The new sheriff is a woman, Lillie Virgil.  She seems to have things under control or at least until Fannie Hathcock moves into town and takes over the local nude bar.  She uses a motorcycle gang to serve as enforcement and the whole scene is getting out of control.  When a former high school cheerleader is found murdered gruesomely after a short stint at Fannie's place, tempers run high and Lillie finds she needs help and offers Quinn a job as deputy.  Together they try to find out what happened that night to the girl and who was behind it.

This is the sixth novel in the Quinn Colson case.  Readers will appreciate him; he is a salt of the earth, decent man who takes care of others and does what he can to make his country better, whether its serving in the military or helping out back home.  Colson has issues but they don't stop the reader from liking him.  The mystery of what happened to the cheerleader is interesting and the bigger crime that is uncovered in the process is surprising.  This book is recommended for mystery readers.

Wednesday, December 5, 2018

The Missing by Chris Mooney



Darby McCormick is a typical teenage girl, at least until that day in the woods.  Darby and her friends, Stacy and Melanie, are headed for their party place when they come across a man killing a woman.  They escape, but somehow the killer tracks them and before everything is over, Stacy is killed and Melanie is kidnapped.  Somehow, Darby manages to escape her friends' fate.
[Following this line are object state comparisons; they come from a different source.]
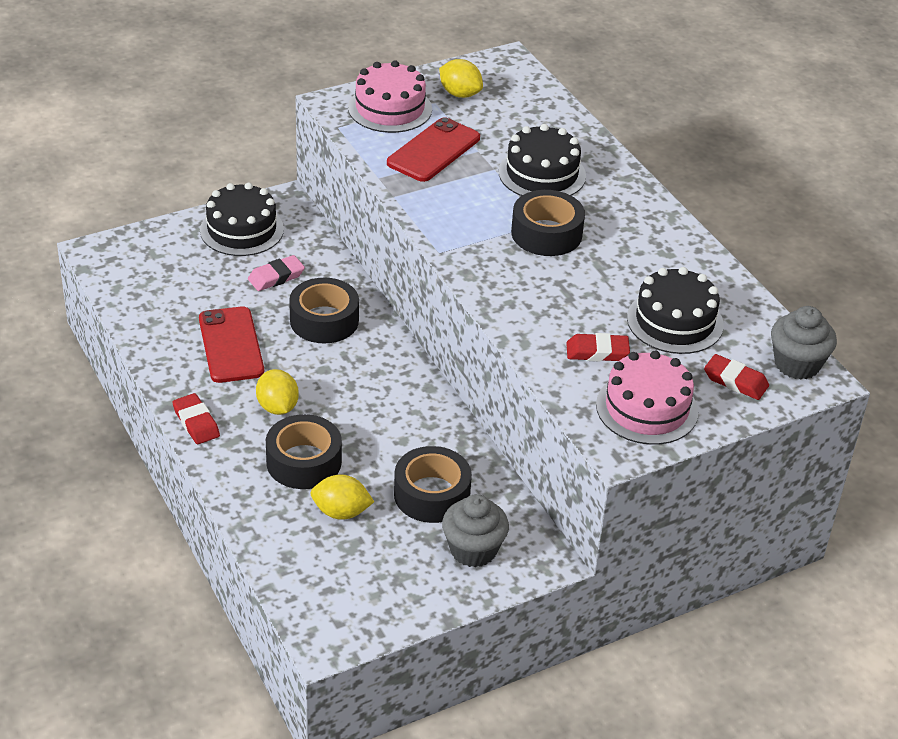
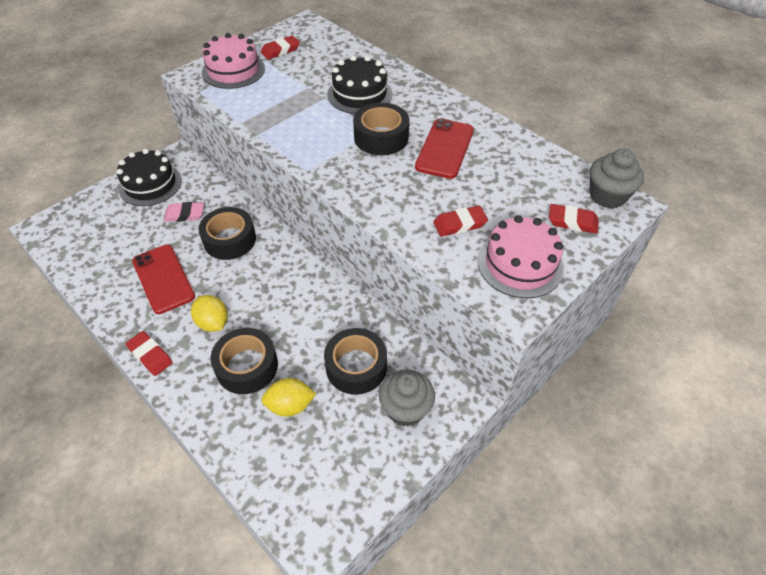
camera: 15 degrees left, 10 degrees up
(276, 277) = (185, 214): pink eraser -> pink eraser turned 45 degrees clockwise
(433, 151) = (275, 94): red phone -> red phone (445, 149)
(460, 94) = (280, 50): yellow lemon -> red eraser
(675, 321) = (504, 184): black cake -> none

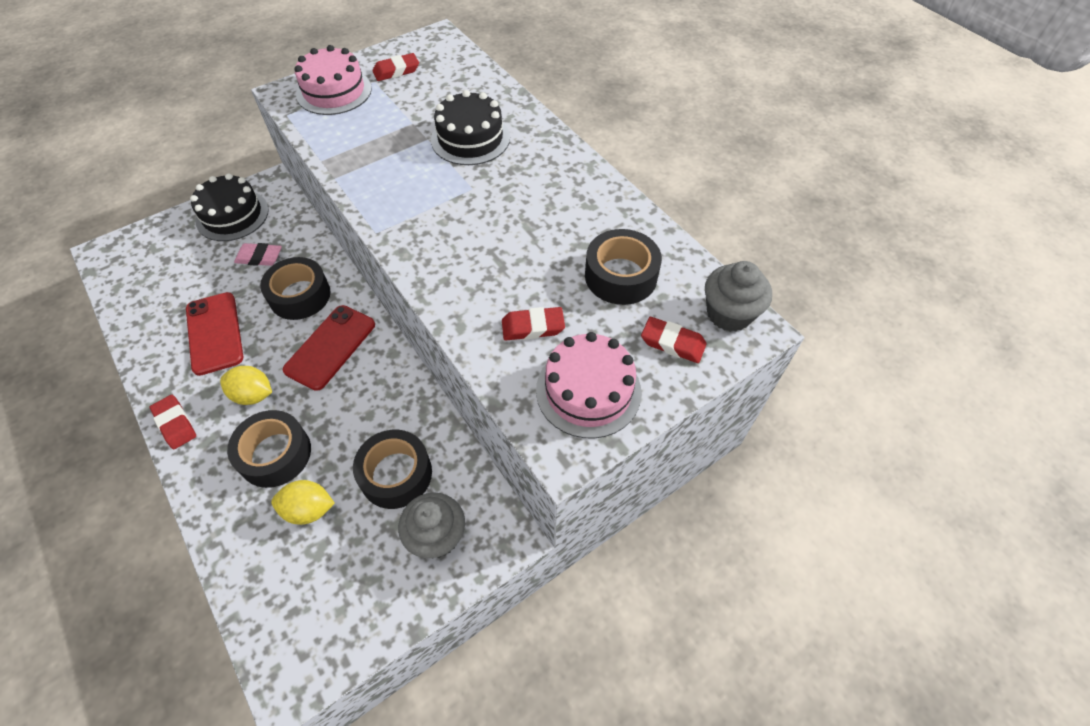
camera: 10 degrees right, 5 degrees up
(213, 323) = (253, 395): yellow lemon -> yellow lemon turned 45 degrees counterclockwise
(381, 137) = (477, 199): black tape -> black tape (620, 276)
(445, 149) = (548, 223): red phone -> red phone (330, 347)

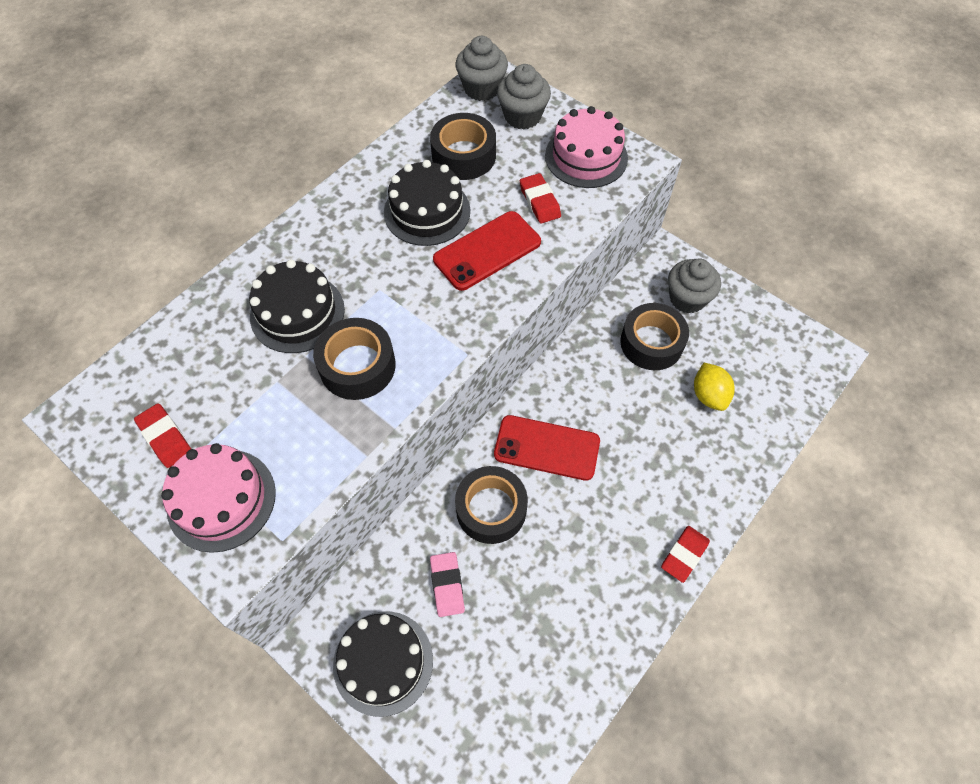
camera: 105 degrees left, 5 degrees up
(214, 333) = (569, 577): red phone -> red phone (487, 251)
(253, 395) = (625, 495): yellow lemon -> none
(275, 454) = (674, 445): black tape -> black tape (357, 366)
(551, 233) = (427, 211): none -> black cake
(672, 343) = (522, 116): red eraser -> grey cupcake

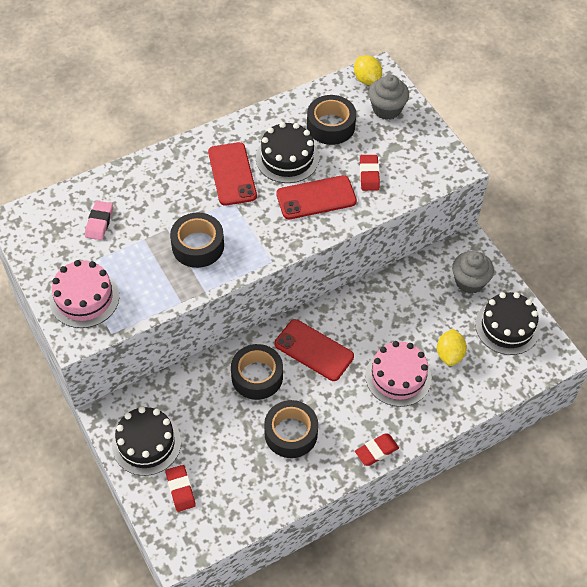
camera: 20 degrees right, 5 degrees down
(165, 437) = (64, 251): red eraser -> red eraser (180, 489)
(297, 313) = (173, 200): black cake -> black cake (507, 327)
(363, 254) = (232, 174): none -> red phone
(447, 585) = (207, 413): pink eraser -> pink eraser (99, 222)
(481, 88) = (367, 79): grey cupcake -> yellow lemon
(586, 157) = (418, 152): pink cake -> pink cake (398, 377)
(651, 343) = (425, 304): black tape -> black tape (291, 433)

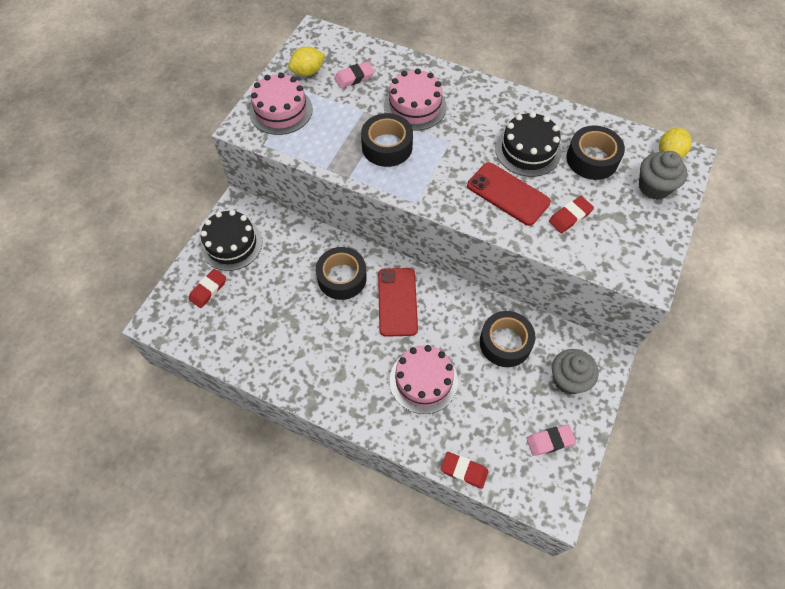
camera: 55 degrees right, 5 degrees up
(173, 200) = (415, 106): none -> pink cake
(232, 174) = (475, 125): red phone -> none
(291, 433) = (309, 333): black tape -> black tape (505, 343)
(376, 451) = (339, 408): red eraser -> red eraser (464, 471)
(449, 354) = (479, 408): yellow lemon -> yellow lemon (308, 72)
(507, 327) = (550, 441): black cake -> pink eraser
Twenty-five years later, Darby is now a criminologist with a doctorate in forensic investigation.  Her work gives her a way to silence the fears left behind from the trauma in her past.  That is, until another girl is kidnapped the way Melanie was.  Determined to find this girl, Darby, her partner Coop and the FBI soon determine that the case is bigger than one girl.  In fact, this is a serial killer the FBI has long called The Traveller, and he is responsible for murders going back thirty years.  In fact, it becomes apparent that he was the man from Darby's past, although another man was held responsible for those crimes.  Can Darby find the killer and put her past behind her?

This is the first in a series of eight thrillers starring Darby McCormick.  Although the formula is now common, with shows like Criminal Minds and podcasts and documentaries about true crime, its commonness does not take away its power to terrify.  This is a chilling book about a diabolical killer and the reader will be compelled to turn the pages until the resolution is complete.  This book is recommended for mystery readers.